BRIEF A
In the collected late-night texts, list every thing the writer says they broke after hulking out.
BRIEF B
Update the collected late-night texts by replacing "honey badger" with "night owl". Begin at the words "Some random slut" and stop after "only encourage them.".

SELECTED PASSAGE
Holy shit I just stopped short on route 18 because I thought my gps was saying I had to turn right in 11 feet. After almost hitting the guardrail I realized I had to turn in 11 miles.
Fuck I'm high.
She went to college and exploded out of the slut closet.
Okay you totally passed out. Ask me about the bike parking garage and the expired baby formula in the morning.
Seeing him suck some chick's face on VH1 wasn't exactly how I imagined the "we should see other people" conversation going.
also, did you notice that when he quoted your email he used MLA format?
Some random slut told me I was a good dancer then gave me a handjob. I felt like fucking John Travolta.
I'm currently sitting on the floor of a hostel reception area taking swigs of straight vodka, singing with people whose English doesn't go far beyond Lion King songs. I thought you might appreciate it.
Ten minute nap on a staircase honey badger don't care
I love you. Mom got to wasted at the wedding that she threw up on my shirt.
YOHYFONSO!! YOU ONLY HAVE YOUR FIRST ONE NIGHT STAND ONCE!!
I came in shy and timid. By the end of the night I hulked out broke two lamps, their coffee table, some plates, and still had sex.
I'm pretty sure that's why we have such good sex because we are secretly trying to kill each other
I just spent so much time grooming my landing strip and like, sex isn't even on the agenda tonight.
I can't control his boners. I can only encourage them.
the people in front of me have a grocery cart in their car... i missed college...
He literally shouted this Viking war cry when he cam. Then as we laid there he sang me the most beautiful rendition of " When Irish Eyes are Smiling". I've never been more confused.

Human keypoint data
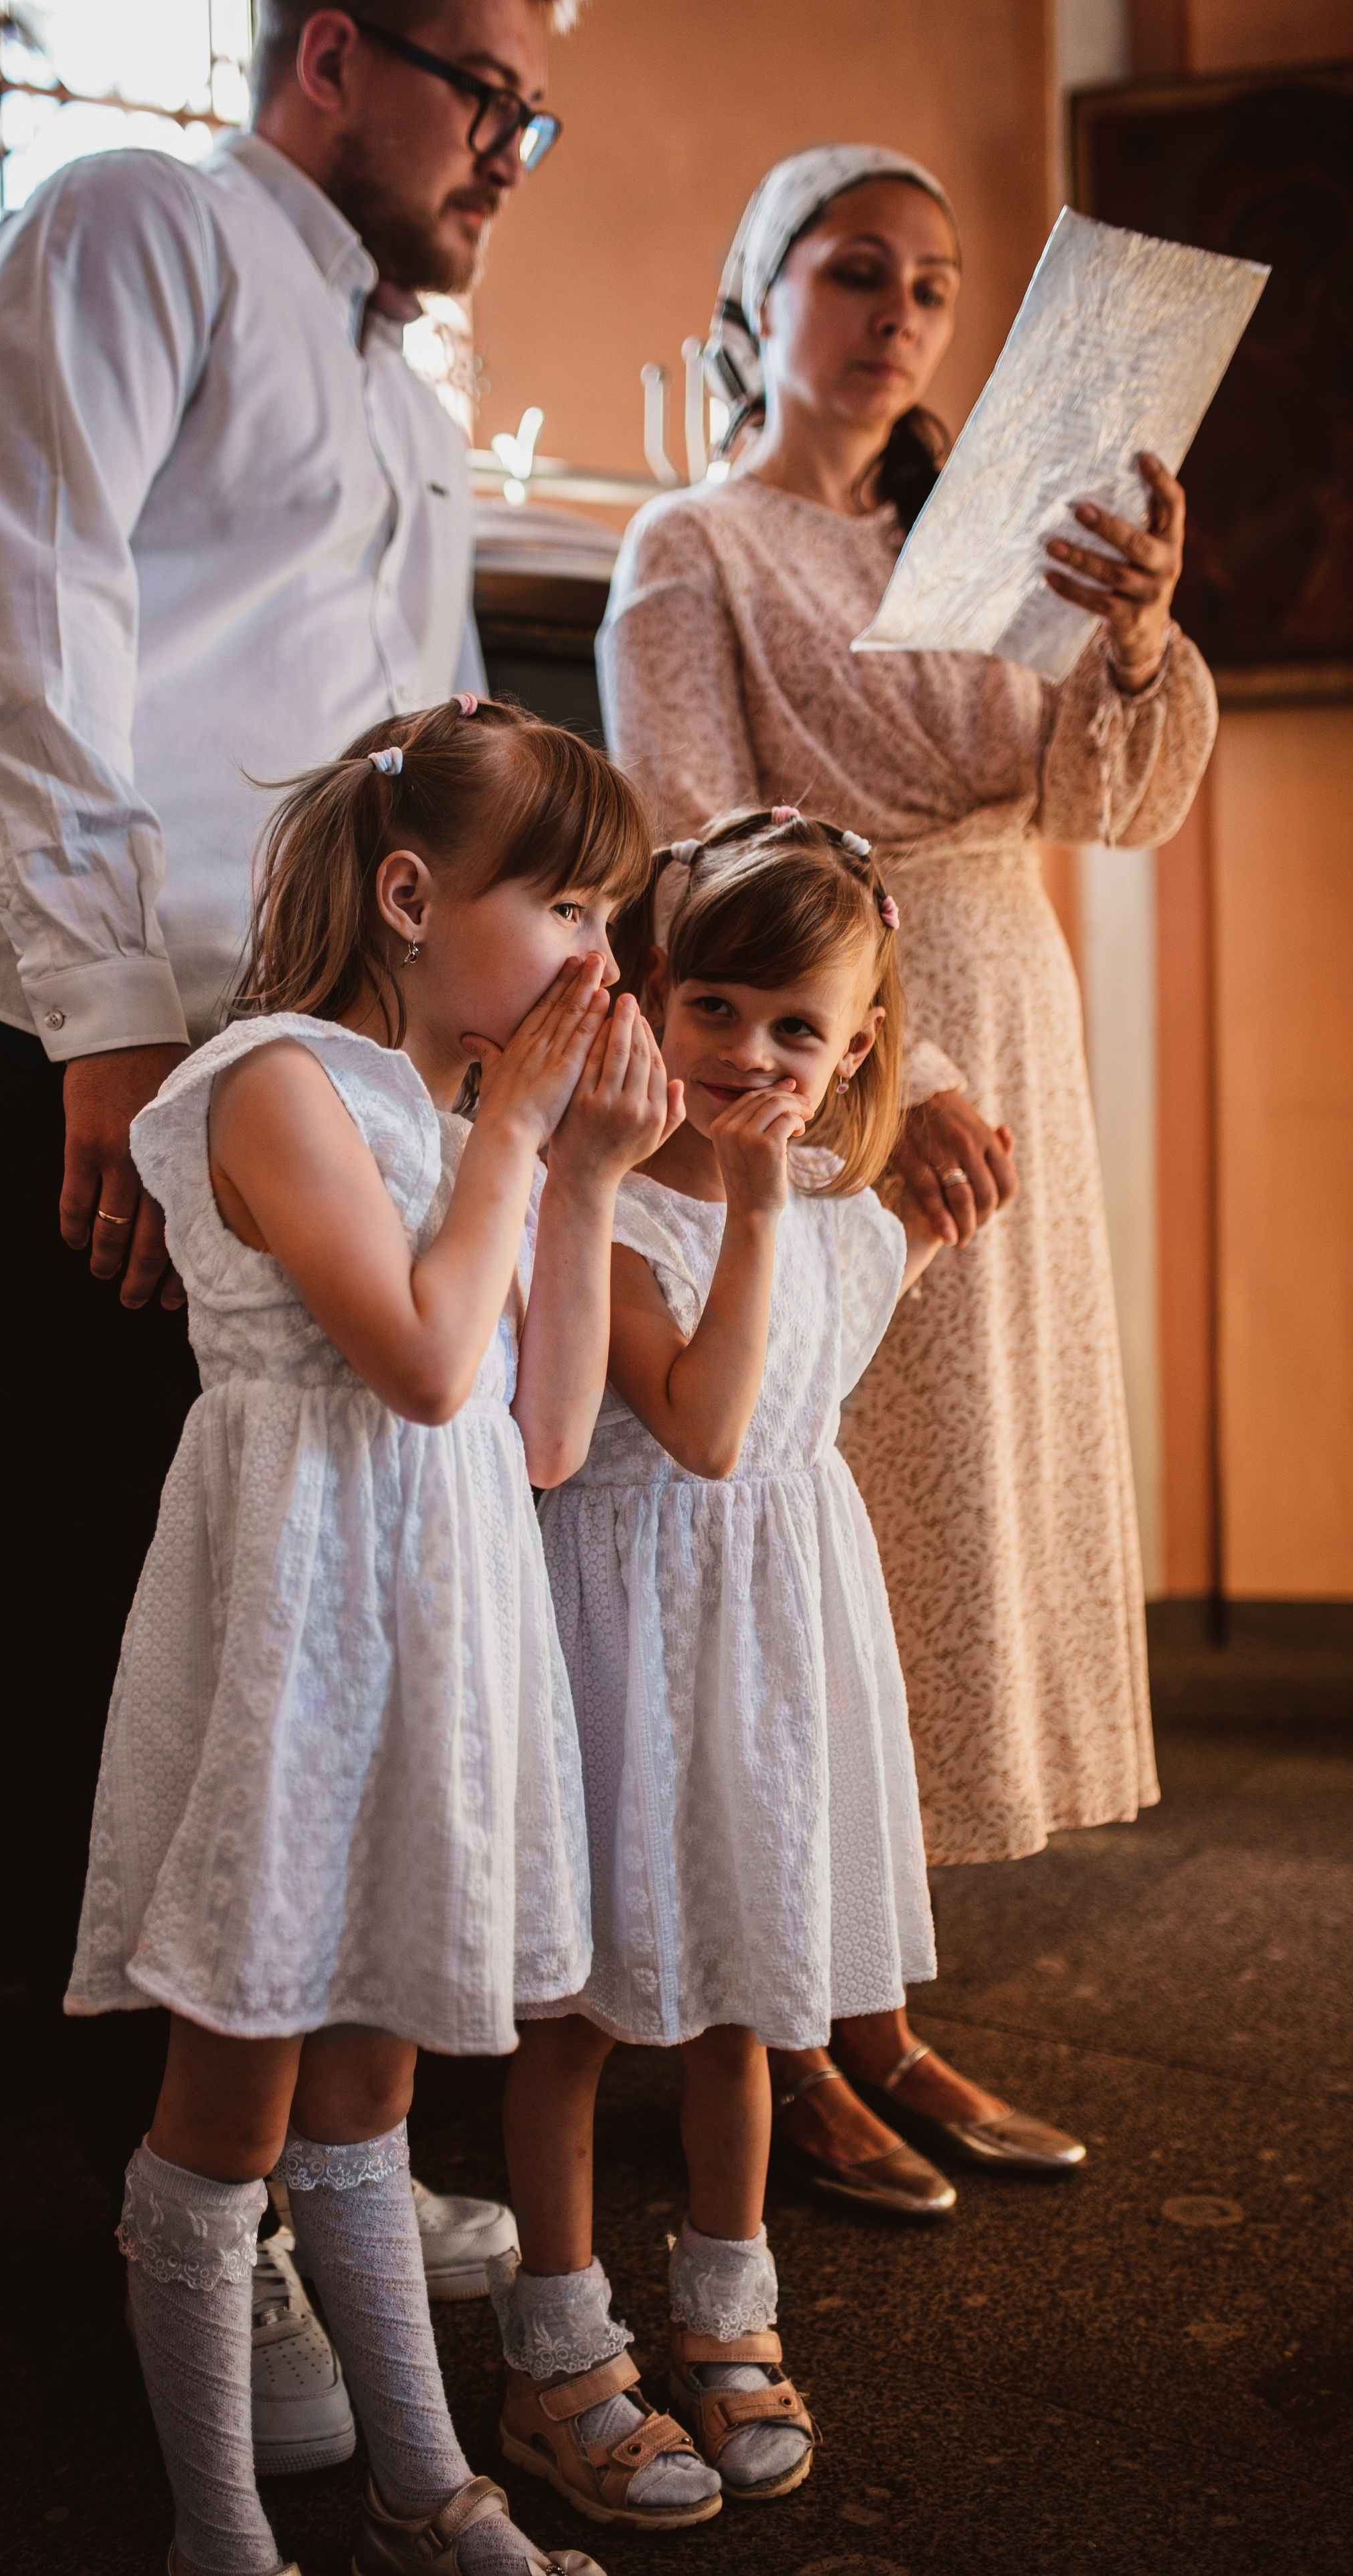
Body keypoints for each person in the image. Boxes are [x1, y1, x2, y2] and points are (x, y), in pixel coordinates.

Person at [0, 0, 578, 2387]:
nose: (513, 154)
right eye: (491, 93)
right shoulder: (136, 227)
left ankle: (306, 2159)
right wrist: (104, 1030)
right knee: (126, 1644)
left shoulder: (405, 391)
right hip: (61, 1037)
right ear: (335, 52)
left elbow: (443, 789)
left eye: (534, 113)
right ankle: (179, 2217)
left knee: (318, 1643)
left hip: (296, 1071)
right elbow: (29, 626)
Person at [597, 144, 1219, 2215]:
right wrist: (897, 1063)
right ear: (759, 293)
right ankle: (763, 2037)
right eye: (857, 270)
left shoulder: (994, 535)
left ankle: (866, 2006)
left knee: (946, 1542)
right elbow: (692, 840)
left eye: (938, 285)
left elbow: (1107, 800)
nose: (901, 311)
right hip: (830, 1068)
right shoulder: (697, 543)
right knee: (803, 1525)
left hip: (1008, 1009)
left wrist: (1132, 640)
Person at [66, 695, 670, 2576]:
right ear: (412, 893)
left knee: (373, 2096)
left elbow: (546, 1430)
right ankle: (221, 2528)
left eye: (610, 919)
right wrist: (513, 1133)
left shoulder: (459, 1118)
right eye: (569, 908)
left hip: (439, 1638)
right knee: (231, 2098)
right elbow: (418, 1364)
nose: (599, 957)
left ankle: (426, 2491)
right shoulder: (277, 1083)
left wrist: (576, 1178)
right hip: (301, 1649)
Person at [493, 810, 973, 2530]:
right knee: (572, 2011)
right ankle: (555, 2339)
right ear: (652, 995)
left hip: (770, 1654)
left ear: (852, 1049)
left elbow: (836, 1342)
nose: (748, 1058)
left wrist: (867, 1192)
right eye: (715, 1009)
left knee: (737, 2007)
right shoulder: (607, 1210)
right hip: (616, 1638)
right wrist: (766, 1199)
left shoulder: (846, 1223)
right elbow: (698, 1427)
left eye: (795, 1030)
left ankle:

YOUR RESPONSE A
two lamps, their coffee table, some plates

YOUR RESPONSE B
Some random slut told me I was a good dancer then gave me a handjob. I felt like fucking John Travolta.
I'm currently sitting on the floor of a hostel reception area taking swigs of straight vodka, singing with people whose English doesn't go far beyond Lion King songs. I thought you might appreciate it.
Ten minute nap on a staircase night owl don't care
I love you. Mom got to wasted at the wedding that she threw up on my shirt.
YOHYFONSO!! YOU ONLY HAVE YOUR FIRST ONE NIGHT STAND ONCE!!
I came in shy and timid. By the end of the night I hulked out broke two lamps, their coffee table, some plates, and still had sex.
I'm pretty sure that's why we have such good sex because we are secretly trying to kill each other
I just spent so much time grooming my landing strip and like, sex isn't even on the agenda tonight.
I can't control his boners. I can only encourage them.